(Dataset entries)
>>>

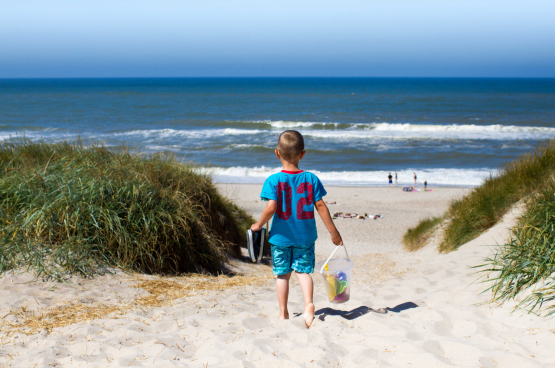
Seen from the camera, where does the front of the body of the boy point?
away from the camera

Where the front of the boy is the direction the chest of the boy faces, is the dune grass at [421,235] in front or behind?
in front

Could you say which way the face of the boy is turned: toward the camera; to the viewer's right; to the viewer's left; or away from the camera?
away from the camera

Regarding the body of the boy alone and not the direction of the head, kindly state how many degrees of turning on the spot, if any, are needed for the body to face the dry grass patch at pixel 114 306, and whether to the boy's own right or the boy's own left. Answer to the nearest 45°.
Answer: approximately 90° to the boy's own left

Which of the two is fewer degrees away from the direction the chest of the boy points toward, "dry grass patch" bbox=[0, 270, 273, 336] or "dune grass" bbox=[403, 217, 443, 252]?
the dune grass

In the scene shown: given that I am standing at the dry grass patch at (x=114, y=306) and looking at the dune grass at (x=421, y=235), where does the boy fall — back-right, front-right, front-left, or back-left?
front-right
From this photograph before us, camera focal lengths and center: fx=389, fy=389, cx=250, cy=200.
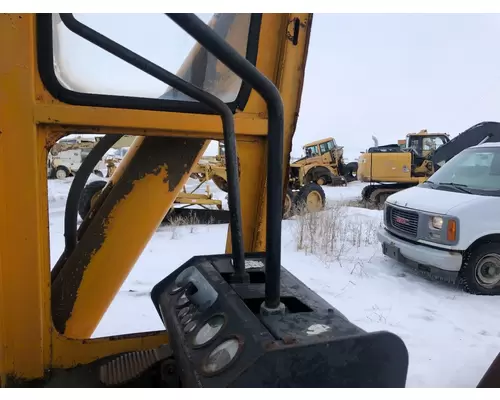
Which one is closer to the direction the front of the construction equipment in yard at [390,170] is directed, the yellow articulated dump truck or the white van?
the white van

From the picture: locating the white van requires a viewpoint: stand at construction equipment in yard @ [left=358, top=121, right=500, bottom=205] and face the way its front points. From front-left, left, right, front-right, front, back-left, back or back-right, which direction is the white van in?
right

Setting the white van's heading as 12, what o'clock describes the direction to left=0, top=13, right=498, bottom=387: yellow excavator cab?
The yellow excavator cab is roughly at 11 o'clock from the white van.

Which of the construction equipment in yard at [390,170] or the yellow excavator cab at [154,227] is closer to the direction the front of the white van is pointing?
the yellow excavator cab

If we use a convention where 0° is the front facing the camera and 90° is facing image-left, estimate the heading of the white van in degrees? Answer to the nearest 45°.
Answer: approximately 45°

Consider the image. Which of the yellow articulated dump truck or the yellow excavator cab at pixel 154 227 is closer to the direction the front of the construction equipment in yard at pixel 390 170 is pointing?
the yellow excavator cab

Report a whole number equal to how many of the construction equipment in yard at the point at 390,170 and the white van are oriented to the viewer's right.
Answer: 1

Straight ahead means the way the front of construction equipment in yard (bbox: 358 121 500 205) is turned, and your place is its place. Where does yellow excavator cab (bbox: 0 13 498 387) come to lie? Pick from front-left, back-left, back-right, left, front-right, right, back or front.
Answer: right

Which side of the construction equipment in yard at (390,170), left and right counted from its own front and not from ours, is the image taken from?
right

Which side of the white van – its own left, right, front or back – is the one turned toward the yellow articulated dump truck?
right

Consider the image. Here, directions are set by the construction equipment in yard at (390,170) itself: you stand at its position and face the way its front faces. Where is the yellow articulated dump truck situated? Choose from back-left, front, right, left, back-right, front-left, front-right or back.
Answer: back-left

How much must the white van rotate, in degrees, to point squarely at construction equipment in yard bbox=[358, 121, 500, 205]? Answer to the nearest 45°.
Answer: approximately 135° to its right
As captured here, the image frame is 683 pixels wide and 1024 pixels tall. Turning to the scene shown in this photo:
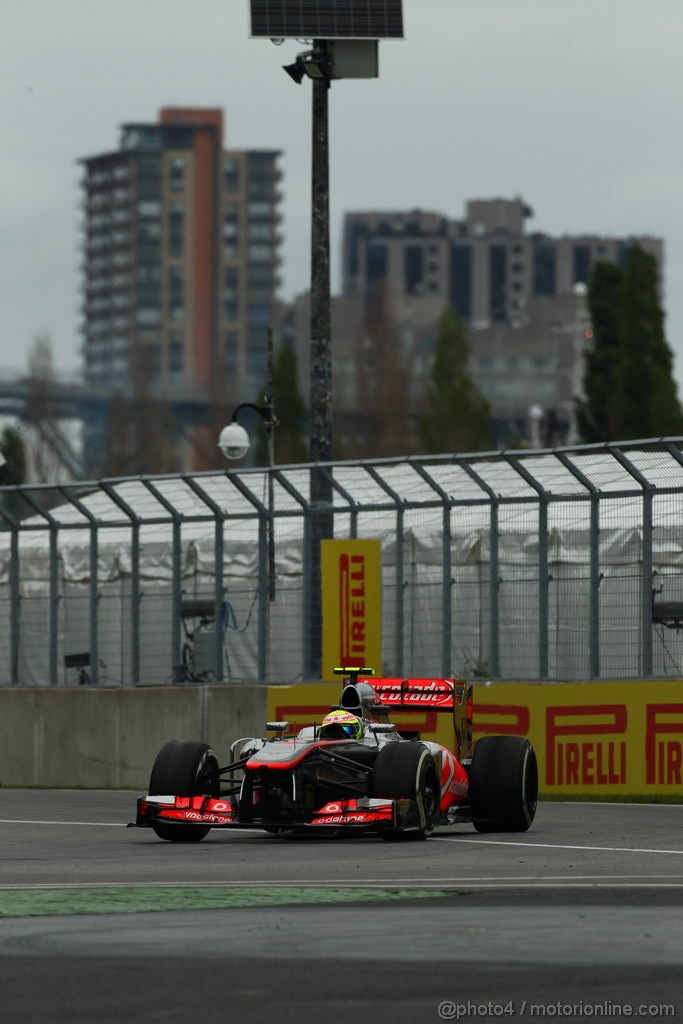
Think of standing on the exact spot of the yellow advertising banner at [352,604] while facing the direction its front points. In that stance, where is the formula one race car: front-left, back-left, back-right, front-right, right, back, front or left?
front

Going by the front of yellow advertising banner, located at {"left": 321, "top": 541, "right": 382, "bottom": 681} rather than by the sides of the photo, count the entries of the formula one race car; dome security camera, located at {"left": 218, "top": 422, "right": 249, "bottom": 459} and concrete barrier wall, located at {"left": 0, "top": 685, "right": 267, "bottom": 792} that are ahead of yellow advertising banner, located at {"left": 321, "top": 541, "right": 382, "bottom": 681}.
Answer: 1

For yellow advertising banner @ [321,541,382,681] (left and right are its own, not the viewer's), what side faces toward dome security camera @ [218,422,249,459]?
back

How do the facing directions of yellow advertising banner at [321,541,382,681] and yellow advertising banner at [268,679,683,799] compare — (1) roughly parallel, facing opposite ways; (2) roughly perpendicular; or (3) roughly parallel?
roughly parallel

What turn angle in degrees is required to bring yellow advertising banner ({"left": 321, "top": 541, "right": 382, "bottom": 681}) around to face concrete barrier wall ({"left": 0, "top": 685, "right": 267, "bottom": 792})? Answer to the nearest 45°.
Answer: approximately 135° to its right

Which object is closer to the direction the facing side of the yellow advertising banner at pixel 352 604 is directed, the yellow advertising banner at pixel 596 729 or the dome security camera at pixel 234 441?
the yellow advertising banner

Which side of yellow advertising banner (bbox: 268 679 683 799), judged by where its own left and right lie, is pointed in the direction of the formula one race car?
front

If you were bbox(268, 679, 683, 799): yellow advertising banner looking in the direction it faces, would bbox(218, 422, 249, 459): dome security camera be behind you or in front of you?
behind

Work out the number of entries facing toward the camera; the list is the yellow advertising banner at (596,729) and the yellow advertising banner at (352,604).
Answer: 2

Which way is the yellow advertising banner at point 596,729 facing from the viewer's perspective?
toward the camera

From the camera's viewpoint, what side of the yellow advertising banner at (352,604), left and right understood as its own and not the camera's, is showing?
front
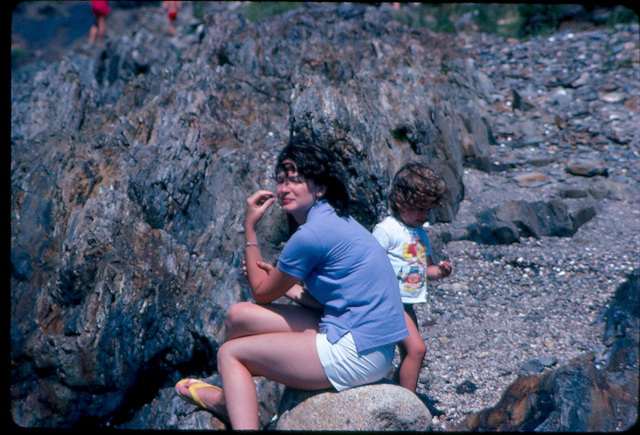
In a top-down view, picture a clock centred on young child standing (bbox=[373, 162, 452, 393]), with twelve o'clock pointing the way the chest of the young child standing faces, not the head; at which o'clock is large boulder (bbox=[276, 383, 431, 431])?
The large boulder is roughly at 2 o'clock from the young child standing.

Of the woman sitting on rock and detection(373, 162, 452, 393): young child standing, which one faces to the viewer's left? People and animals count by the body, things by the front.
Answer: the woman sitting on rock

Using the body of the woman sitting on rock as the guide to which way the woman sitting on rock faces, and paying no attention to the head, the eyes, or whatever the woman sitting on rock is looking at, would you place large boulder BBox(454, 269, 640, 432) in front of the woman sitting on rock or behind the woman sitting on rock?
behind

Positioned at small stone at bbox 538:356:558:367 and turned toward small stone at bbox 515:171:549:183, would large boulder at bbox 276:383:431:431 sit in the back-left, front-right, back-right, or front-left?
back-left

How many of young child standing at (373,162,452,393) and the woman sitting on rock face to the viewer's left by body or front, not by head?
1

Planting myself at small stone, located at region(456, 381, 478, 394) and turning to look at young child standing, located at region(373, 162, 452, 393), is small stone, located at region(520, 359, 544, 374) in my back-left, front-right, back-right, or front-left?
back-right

<<<

WORK TO COMPLETE >> Set down every entry above exactly as written, but skip the pictures.

WRITTEN SOLUTION >>
Seen from the camera, where does the front of the body of the boy point?
away from the camera

Where the front of the boy is the direction the chest of the boy faces, is the dune grass at [421,235] in front or behind?
in front

Could you say which way the face of the boy is turned: toward the camera; to the viewer's right; to the viewer's left; or away from the camera?
away from the camera

Regarding the body of the boy alone and not the direction of the head, kindly state how many degrees of turning on the spot, if any, are needed for the body to face the dry grass patch at pixel 114 306, and whether to the boy's own right or the boy's own left. Answer to the nearest 45°.
Answer: approximately 90° to the boy's own left

Which of the two is fewer degrees away from the direction the chest of the boy points toward, "dry grass patch" bbox=[0, 270, 273, 336] or "dune grass" bbox=[403, 217, 443, 252]?
the dune grass

In the scene shown: given that I am standing at the dry grass patch at (x=114, y=306) and looking at the dune grass at (x=421, y=235), where does the boy fall — back-right, front-right, front-left, or back-left?
front-right
From this photograph before us, camera focal lengths and center: fx=389, fy=389, cx=250, cy=200.
Which one is closer to the direction the front of the construction equipment in yard at [390,170] is directed, the yellow articulated dump truck or the white van?
the white van

From the picture: locating the white van requires a viewpoint: stand at construction equipment in yard @ [left=358, top=121, right=500, bottom=205] and face the way its front points. From front-left, left, right, front-right, front, back-left, back or back-right, which direction is the white van in?
right

Setting the white van's heading as 12, what o'clock describes the direction to left=0, top=13, right=498, bottom=387: yellow excavator cab?
The yellow excavator cab is roughly at 11 o'clock from the white van.

Which of the construction equipment in yard at [390,170] or the yellow excavator cab at [154,227] is closer to the direction the front of the white van is pointing?
the yellow excavator cab

If we use a convention where 0° is the front facing the camera and 90° is facing image-left, estimate the heading of the white van in degrees? Answer to the nearest 45°.
Answer: approximately 45°

Consider the image. Which of the yellow articulated dump truck or the yellow excavator cab at pixel 154 227 is closer to the direction the front of the construction equipment in yard at pixel 390 170 is pointing?
the yellow excavator cab

Report a whole number equal to how many of the construction equipment in yard at the point at 390,170 and the white van are oriented to the viewer's right.
Answer: 1

Straight ahead means the way the front of construction equipment in yard (bbox: 358 121 500 205) is turned, and your place is its place. Where does yellow excavator cab (bbox: 0 13 498 387) come to lie? Pick from front-left, back-left, back-right, left, front-right, right, back or front.
Answer: right

Which side of the construction equipment in yard at (390,170), left and right counted from its own front and not from ours, is the image taken from?
right

Which side of the white van – its own left, right, front or back – is the one turned toward the yellow articulated dump truck?
right

Consider the image. Here, directions are set by the construction equipment in yard at (390,170) itself: you stand at its position and face the way its front faces. Where is the yellow articulated dump truck situated? Choose from back-left, front, right, left, back-right, front-left, front-right or back.
Answer: back-left

How much must the white van rotate, in degrees, to point squarely at construction equipment in yard bbox=[358, 121, 500, 205]? Answer to the nearest 45°.
Answer: approximately 135° to its right
As captured here, the image frame is 683 pixels wide and 1024 pixels tall. Turning to the scene shown in this photo:
Think of standing on the exact spot of the yellow advertising banner at [352,604] while facing the direction its front points. In that stance, where is the formula one race car: front-left, back-left, back-right, front-right, right, back, front or left?
front

Going by the front of yellow advertising banner, located at {"left": 321, "top": 541, "right": 382, "bottom": 681} rather than by the sides of the photo, count the entries of the formula one race car; dome security camera, located at {"left": 218, "top": 422, "right": 249, "bottom": 459} and concrete barrier wall, located at {"left": 0, "top": 685, "right": 267, "bottom": 792} that are ahead of yellow advertising banner, located at {"left": 321, "top": 541, "right": 382, "bottom": 681}.
Answer: 1

For yellow advertising banner @ [321,541,382,681] (left and right are its own, not the viewer's), what side faces toward dome security camera @ [218,422,249,459]?
back

How do the facing directions of yellow advertising banner at [321,541,382,681] and yellow advertising banner at [268,679,683,799] compare — (1) roughly parallel, facing opposite ways; (2) roughly perpendicular; or (3) roughly parallel?
roughly parallel

What turn angle in degrees is required to bring yellow advertising banner ({"left": 321, "top": 541, "right": 382, "bottom": 681}) around to face concrete barrier wall ({"left": 0, "top": 685, "right": 267, "bottom": 792})? Answer to the nearest 45°.
Answer: approximately 135° to its right

Which object is closer to the direction the facing side of the yellow advertising banner at pixel 352 604 is directed, the yellow advertising banner at pixel 596 729 or the dome security camera at pixel 234 441?
the yellow advertising banner

Which side of yellow advertising banner (bbox: 268 679 683 799), judged by where its own left and right lie, is pointed in the direction of the formula one race car?
front

If you were bbox(268, 679, 683, 799): yellow advertising banner looking in the direction it faces, would bbox(218, 422, 249, 459): dome security camera be behind you or in front of you?
behind

Work out the number of entries facing toward the camera; the list is the yellow advertising banner at (596,729) and the yellow advertising banner at (352,604).
Answer: 2

Which way is the yellow advertising banner at point 596,729 facing from the viewer's perspective?
toward the camera

From the camera's viewpoint, what side of the yellow advertising banner at (352,604), left and right understood as its own and not the camera's, is showing?
front
In a top-down view, picture a clock centred on young child standing (bbox=[373, 162, 452, 393]), with twelve o'clock pointing the way the chest of the young child standing faces, not the head; at which o'clock is large boulder (bbox=[276, 383, 431, 431])?
The large boulder is roughly at 2 o'clock from the young child standing.

Of the woman sitting on rock and detection(373, 162, 452, 393): young child standing, which one faces to the viewer's left? People and animals count by the body, things by the front.
Answer: the woman sitting on rock

Using the body of the woman sitting on rock as the guide to which way the woman sitting on rock faces, and paying no attention to the head, the eyes, or whatever the woman sitting on rock is looking at, would you place large boulder BBox(454, 269, 640, 432) in front of the woman sitting on rock or behind the woman sitting on rock?
behind

Positioned at small stone at bbox 538:356:558:367 and turned toward small stone at bbox 515:171:549:183, would large boulder at bbox 276:383:431:431 sit in the back-left, front-right, back-right, or front-left?
back-left

How many of young child standing at (373,162,452,393) and the woman sitting on rock face to the viewer's left by body or front, not by head?
1

Planting myself at small stone, located at region(456, 381, 478, 394) and turning to look at young child standing, located at region(373, 162, 452, 393), is small stone, located at region(520, 359, 544, 374) in my back-left, front-right, back-right, or front-left?
back-right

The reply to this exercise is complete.